*Task prompt*:
Please write out the records word for word, starting with the line that contains "name author: Forssk." and going on through the end of the records.

*Records provided*:
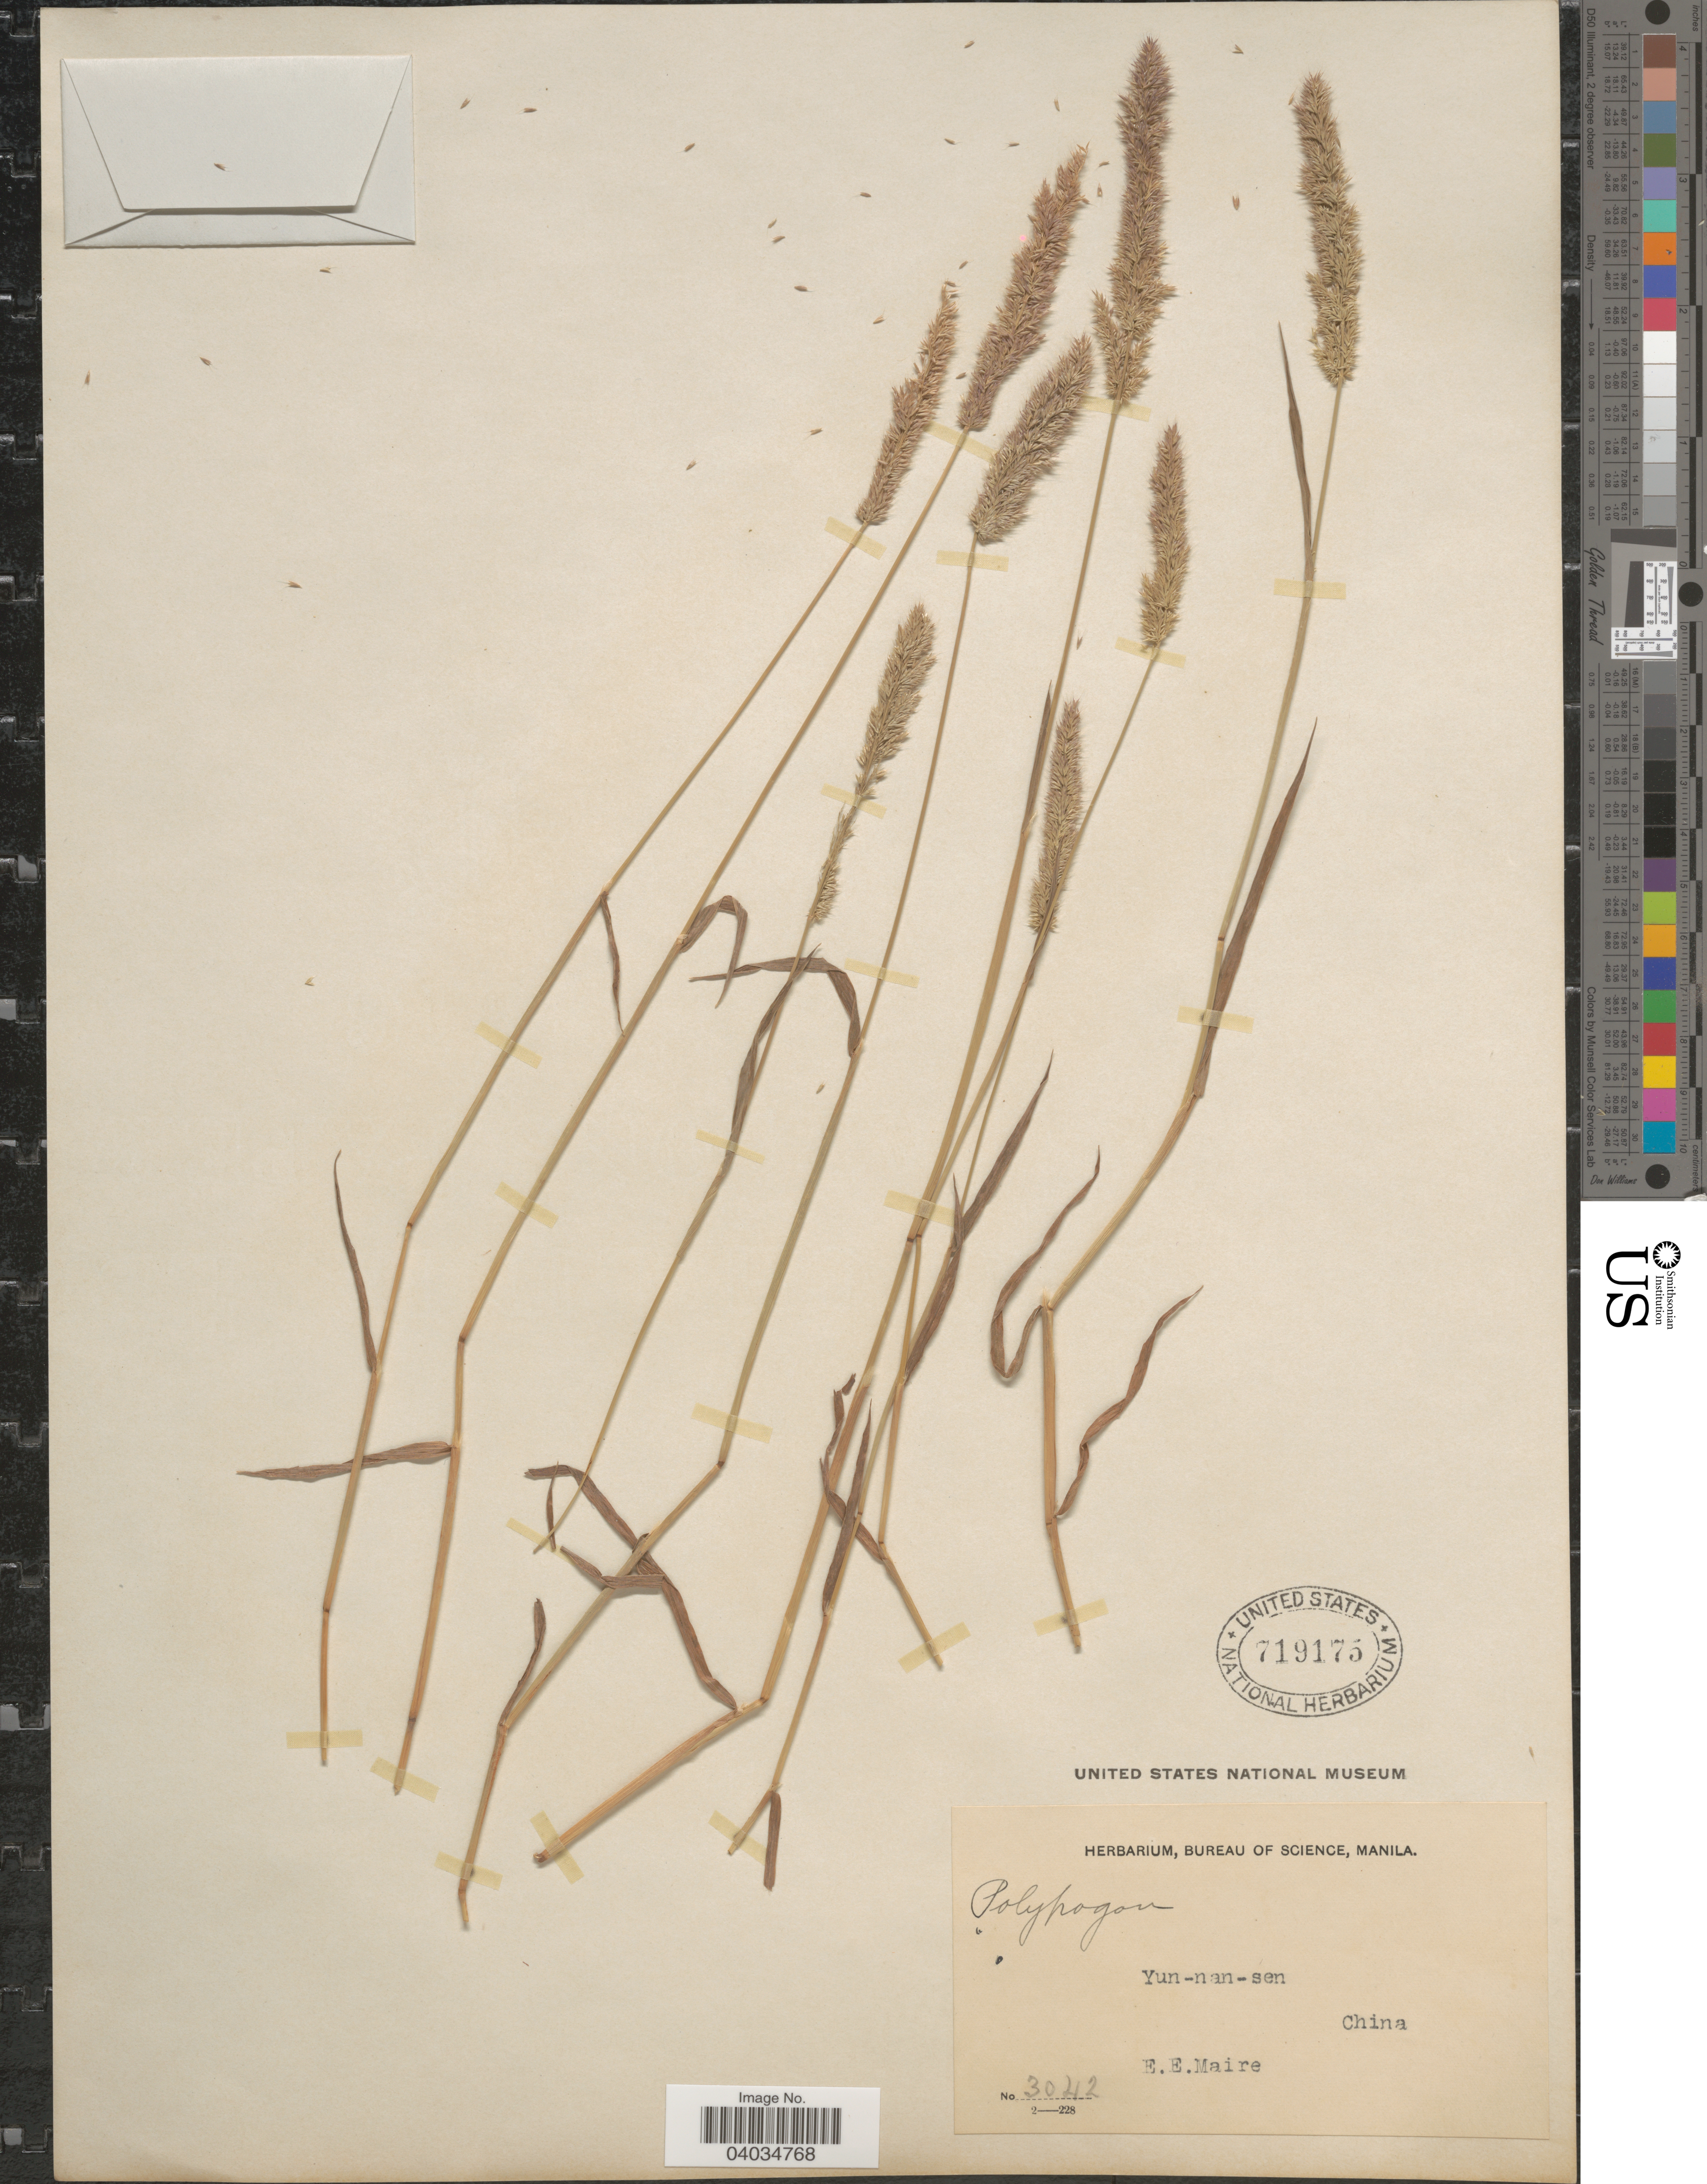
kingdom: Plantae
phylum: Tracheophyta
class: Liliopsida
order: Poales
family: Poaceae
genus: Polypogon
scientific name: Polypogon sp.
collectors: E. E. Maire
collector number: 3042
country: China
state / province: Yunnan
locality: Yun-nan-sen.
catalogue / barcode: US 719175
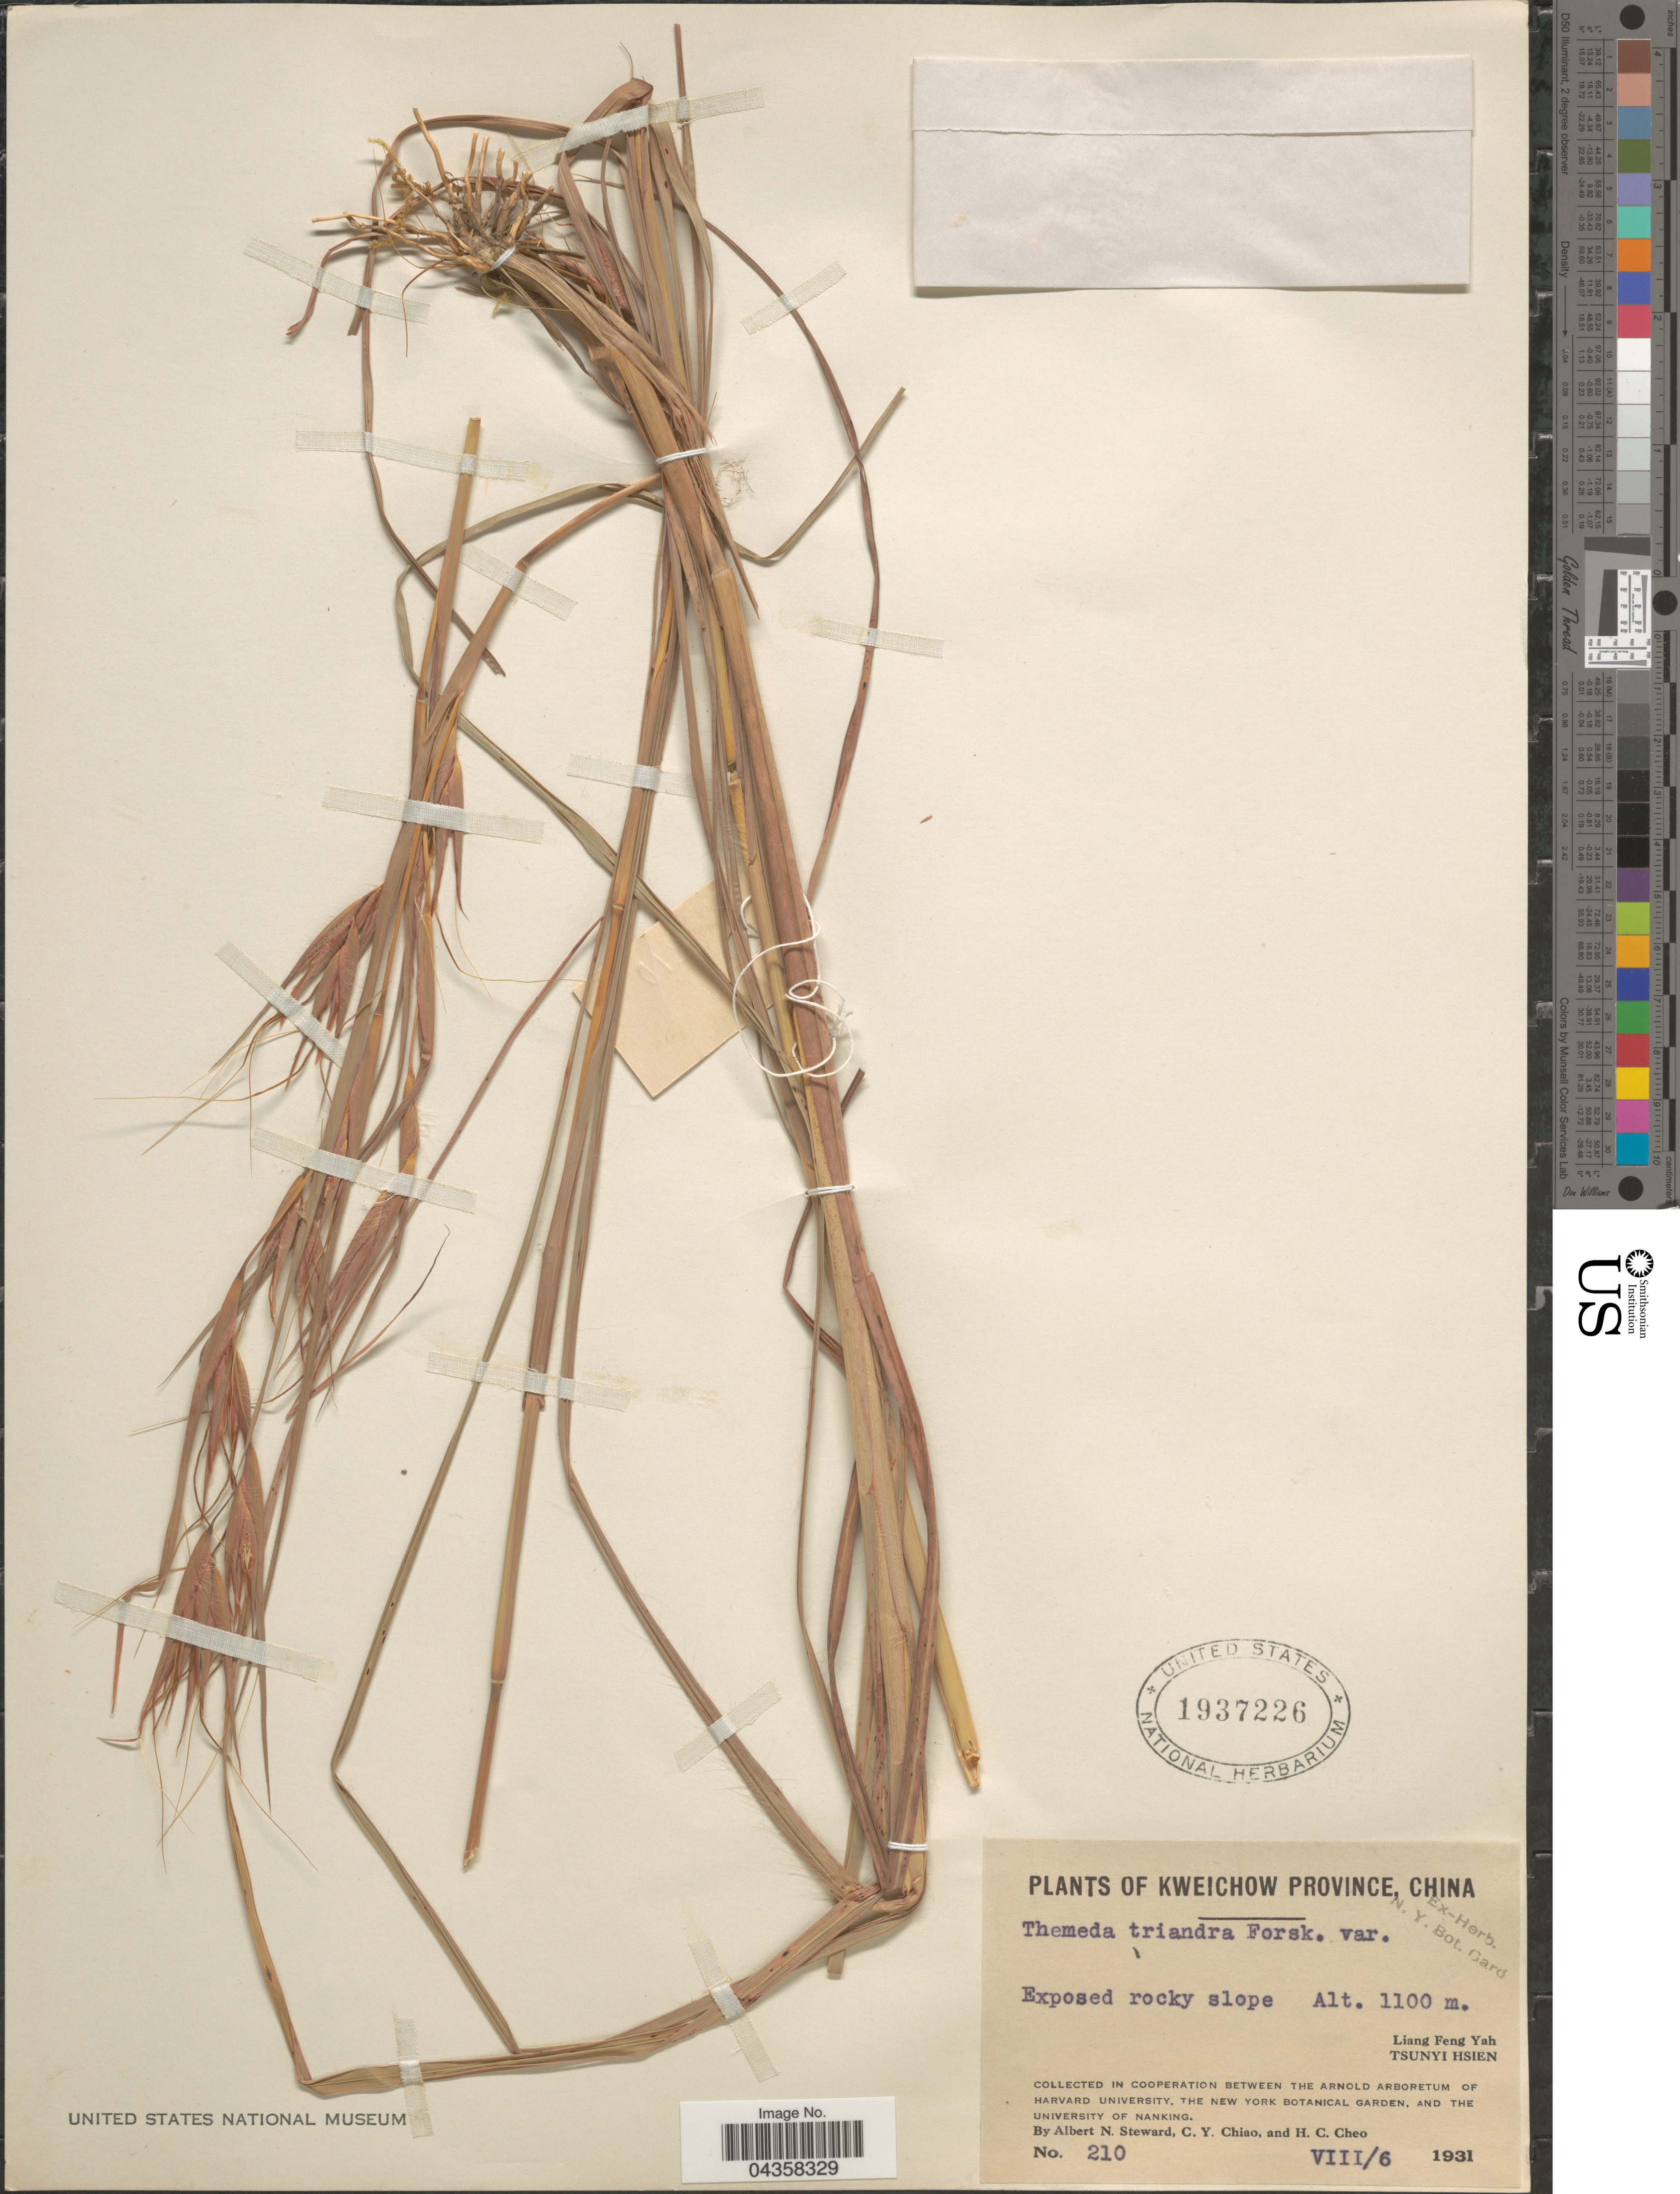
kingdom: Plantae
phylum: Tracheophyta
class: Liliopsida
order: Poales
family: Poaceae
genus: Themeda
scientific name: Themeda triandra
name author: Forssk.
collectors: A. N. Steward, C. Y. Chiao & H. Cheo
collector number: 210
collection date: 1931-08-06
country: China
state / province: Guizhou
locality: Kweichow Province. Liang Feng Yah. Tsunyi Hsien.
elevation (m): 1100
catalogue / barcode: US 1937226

*Completed exercise*:
name author: Forssk.
collectors: A. N. Steward, C. Y. Chiao & H. Cheo
collector number: 210
collection date: 1931-08-06
country: China
state / province: Guizhou
locality: Kweichow Province. Liang Feng Yah. Tsunyi Hsien.
elevation (m): 1100
catalogue / barcode: US 1937226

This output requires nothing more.